• **WORK REQUEST**:
Images should not appear in the copy, yet every line of the listing below must be printed exactly.

____ SUPPLIED MATERIAL

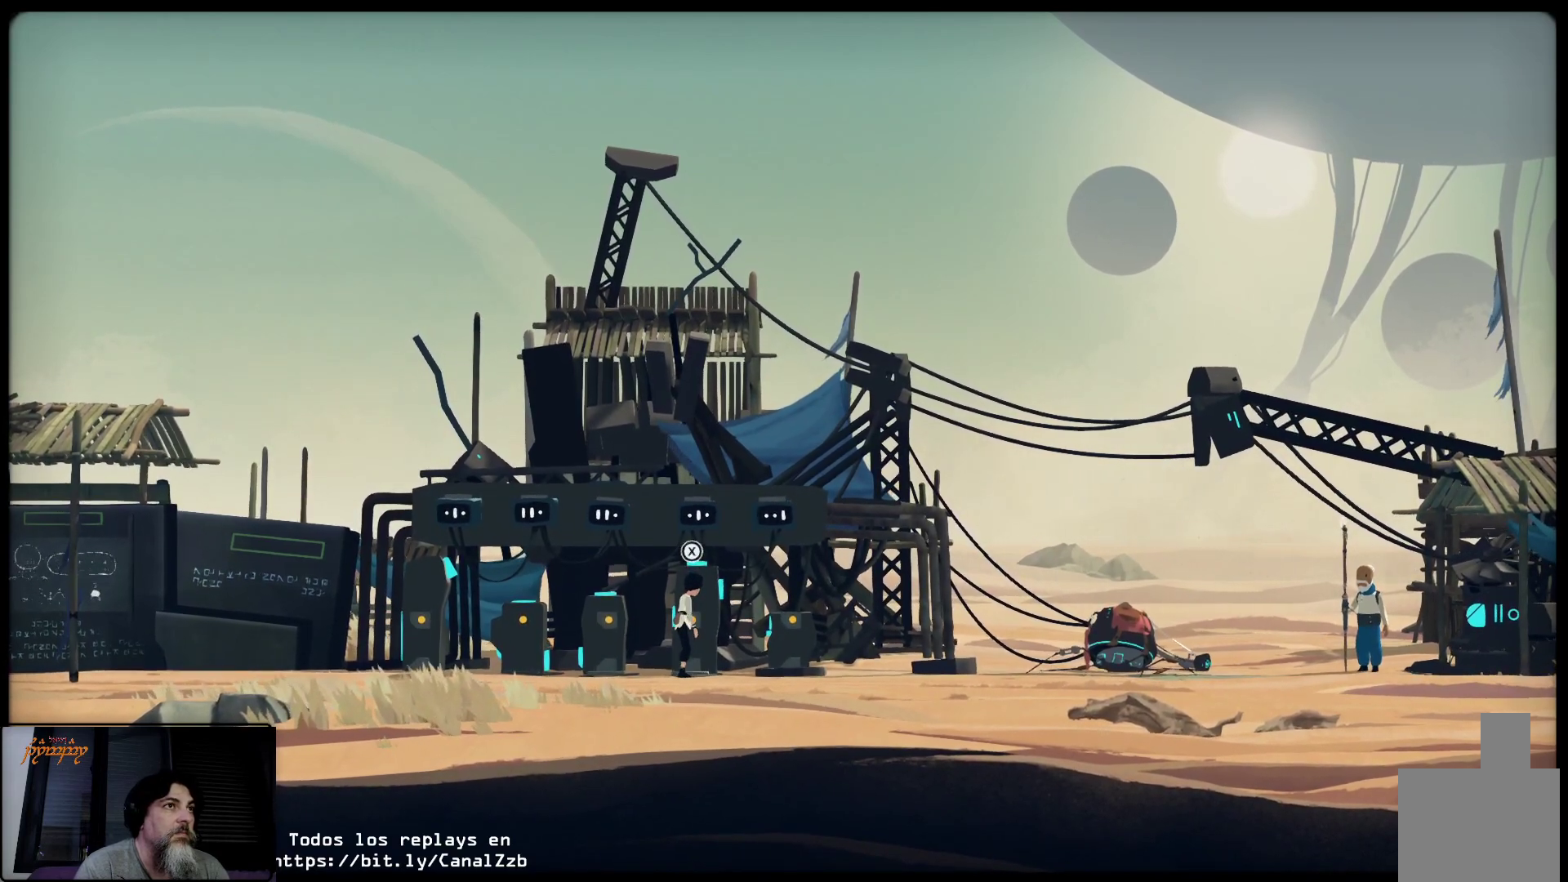
{"buttons": [], "left_stick": "right", "right_stick": "center", "events": [[400, "left_stick", "right"]]}
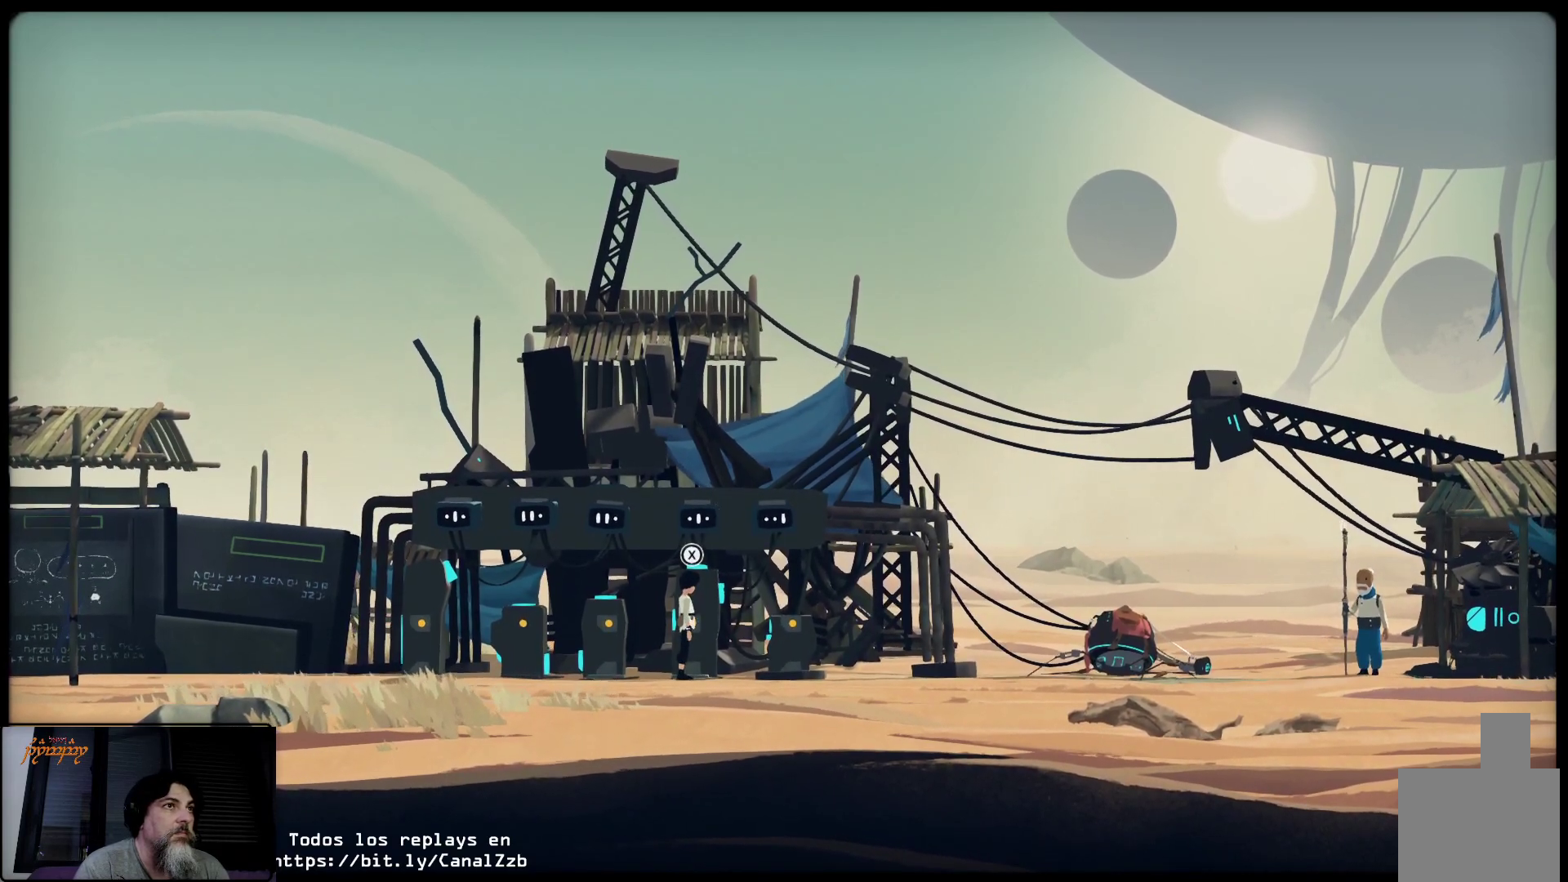
{"buttons": [], "left_stick": "right", "right_stick": "center", "events": []}
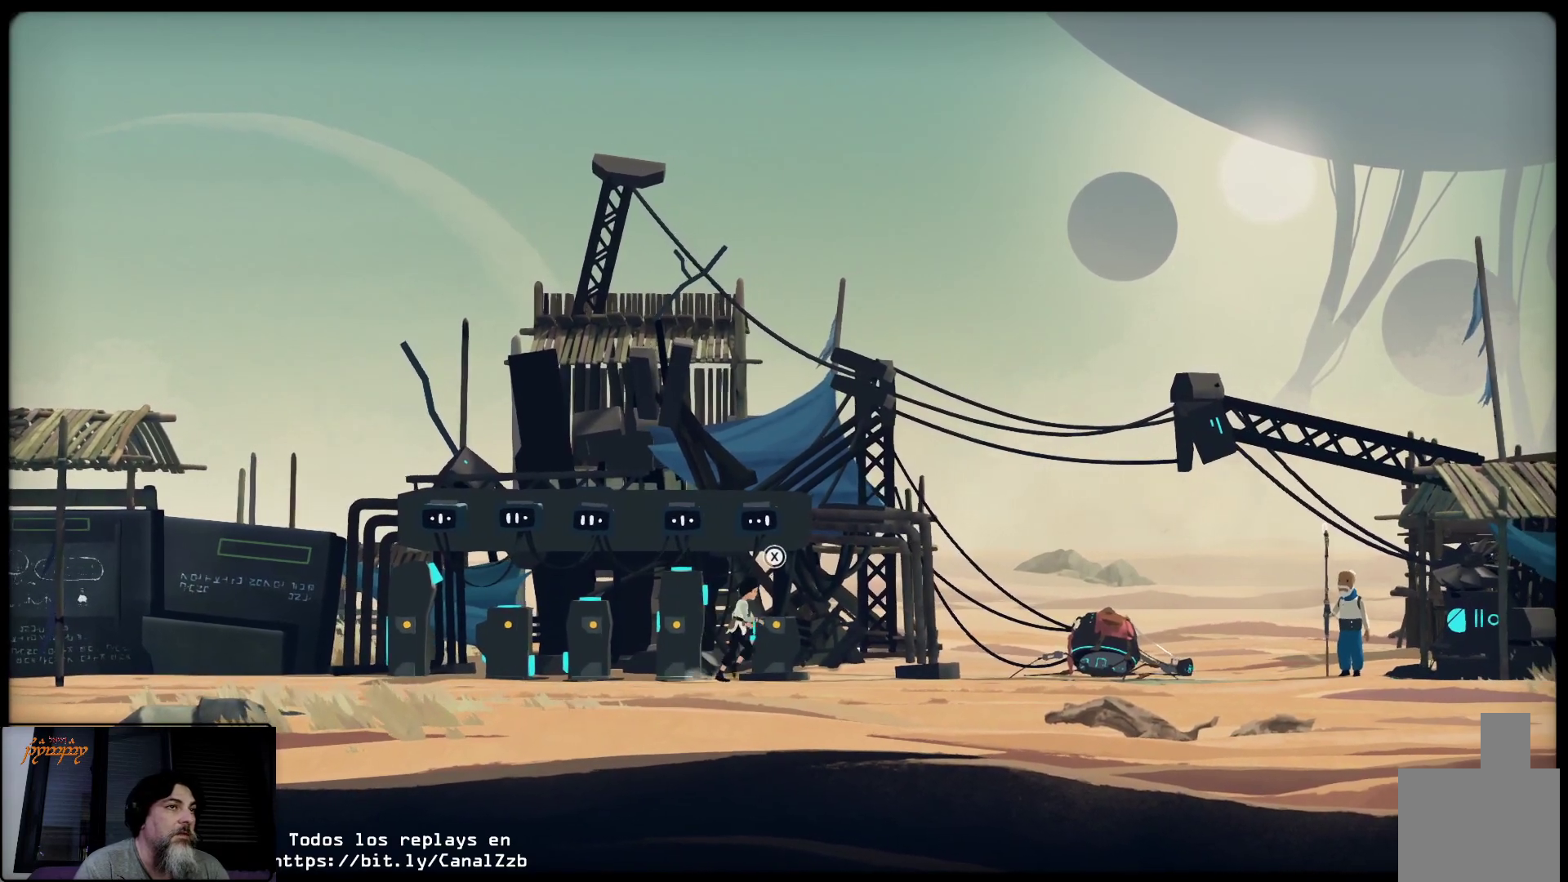
{"buttons": [], "left_stick": "right", "right_stick": "center", "events": []}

________

• **PROBLEM SOLUTION**:
{"buttons": [], "left_stick": "right", "right_stick": "center", "events": [[400, "left_stick", "right"]]}
{"buttons": [], "left_stick": "right", "right_stick": "center", "events": []}
{"buttons": [], "left_stick": "right", "right_stick": "center", "events": []}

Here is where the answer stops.